Ilmuan dari NOAA dalam Climate Gov menyebut tahun 2011 memecahkan rekor cuaca ekstrem di seluruh dunia. Akibatnya, terjadi kekeringan hebat di wilayah Tanduk Afrika hingga hujan lebat yang mengakibatkan banjir mematikan di sejumlah tempat, seperti Thailand, Filipina, hingga Kolombia.


2012

Dengan terus memburuknya iklim, tahun ini cuaca abnormal mulai disebut “normal”. “Kenormalan” tersebut ditandai dengan rekor naiknya suhu, banjir, kekeringan, badai Sandy, topan Bopha, dan menyusutnya laut es Arktik.

Baca juga: Bagaimana Prediksi Iklim Tahun 2020? Ini Kata BMKG

Di tempat lain, fotografer James Balog mengabadikan mencairnya gletser di Jakobshavn, Greenland melalui film Chasing Ice (2012). Dalam film dokumenter tersebut, terlihat 7,4 kilometer kubik gletser mencair.

2013

The Guardian melaporkan untuk pertama kalinya dalam sejarah umat manusia konsentrasi gas rumah kaca yang ada di atmosfer melebihi batas peringatan, yaitu 400 parts per million (ppm). Terakhir kali gas rumah kaca punya nilai sebesar ini terjadi jutaan tahun yang lalu kala Arktik belum dipenuhi es dan Gurun Sahara masih berupa sabana.

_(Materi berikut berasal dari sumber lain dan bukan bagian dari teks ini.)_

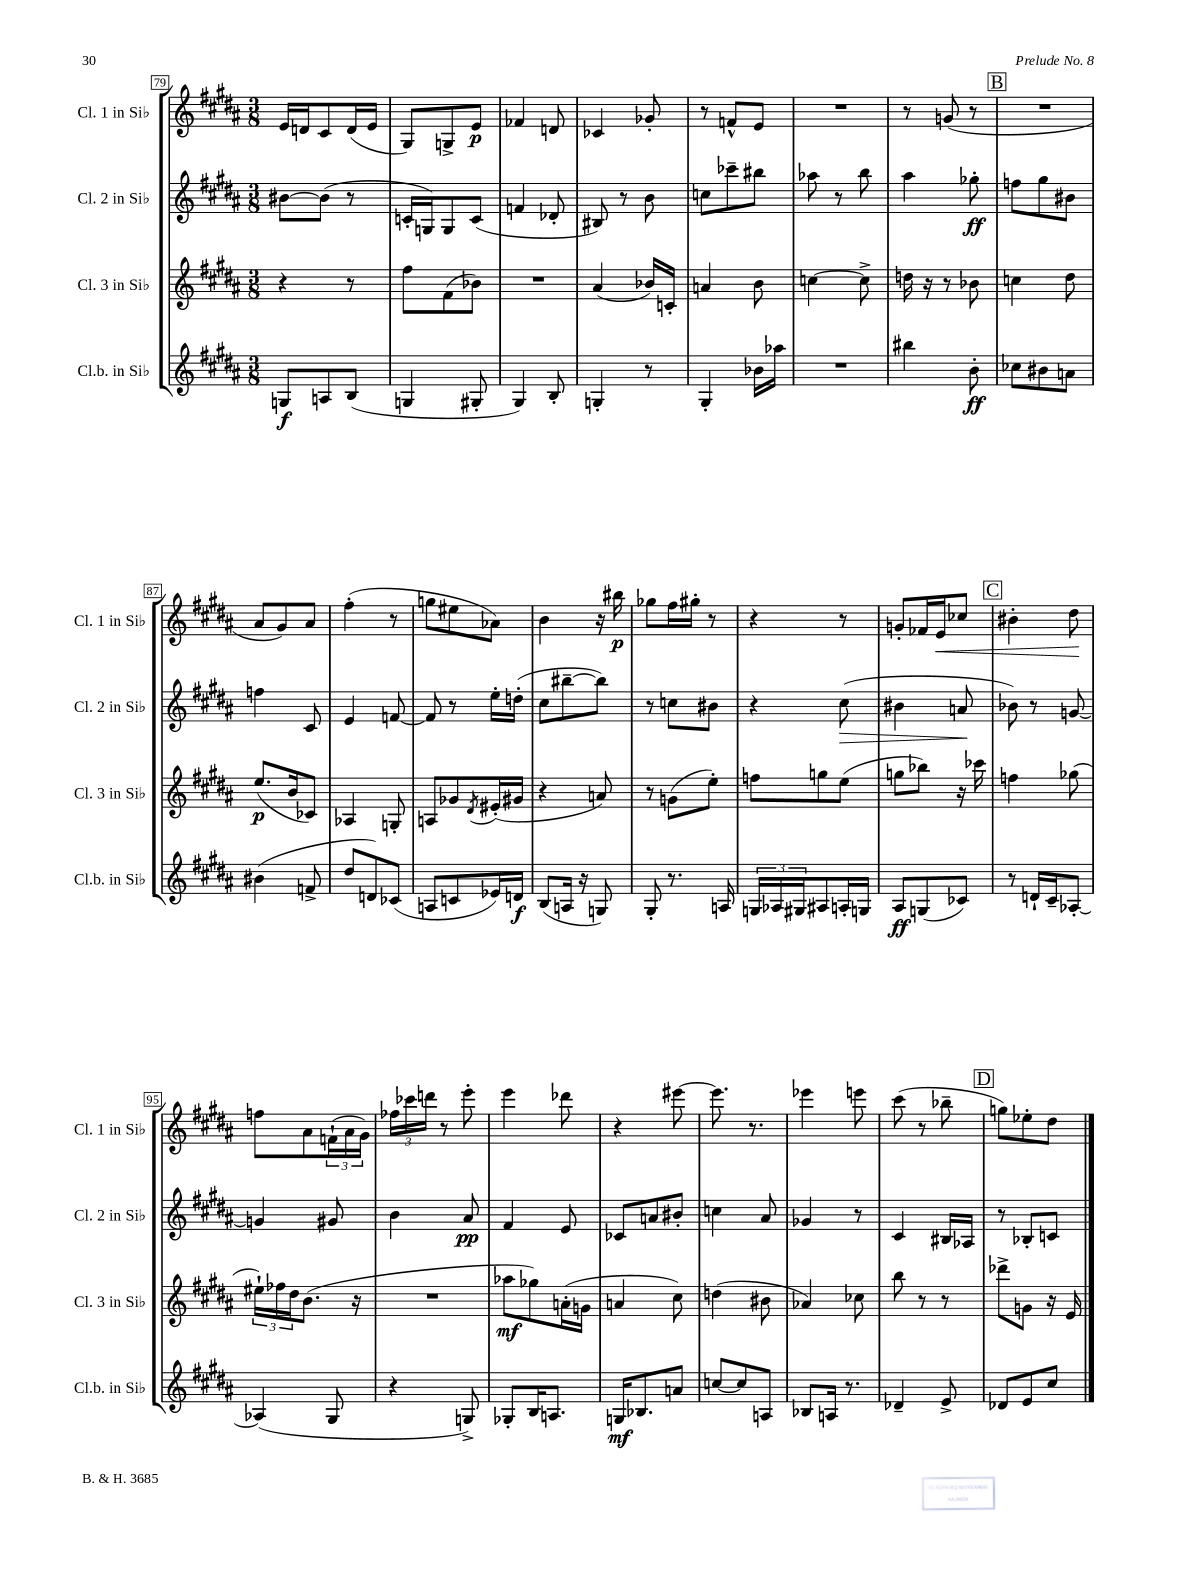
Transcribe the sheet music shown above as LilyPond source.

Selain itu, IPCC juga menegaskan perubahan iklim tak pelak terjadi berkat ulah manusia. Di kesempatan lain, Sekjen PBB Ban Ki-moon menyerukan pemimpin dunia untuk bertemu dan merumuskan aturan untuk menurunkan emisi.

2014

The Guardian mengutip World Meteorological Organisation (WMO) melaporkan, enam minggu pertama tahun 2014 terlihat tidak biasa dengan panas, dingin, dan hujan yang ekstrem di berbagai penjuru dunia. Akibatnya, banyak permasalahan terjadi pada produksi makanan, transportasi, hingga sumber energi.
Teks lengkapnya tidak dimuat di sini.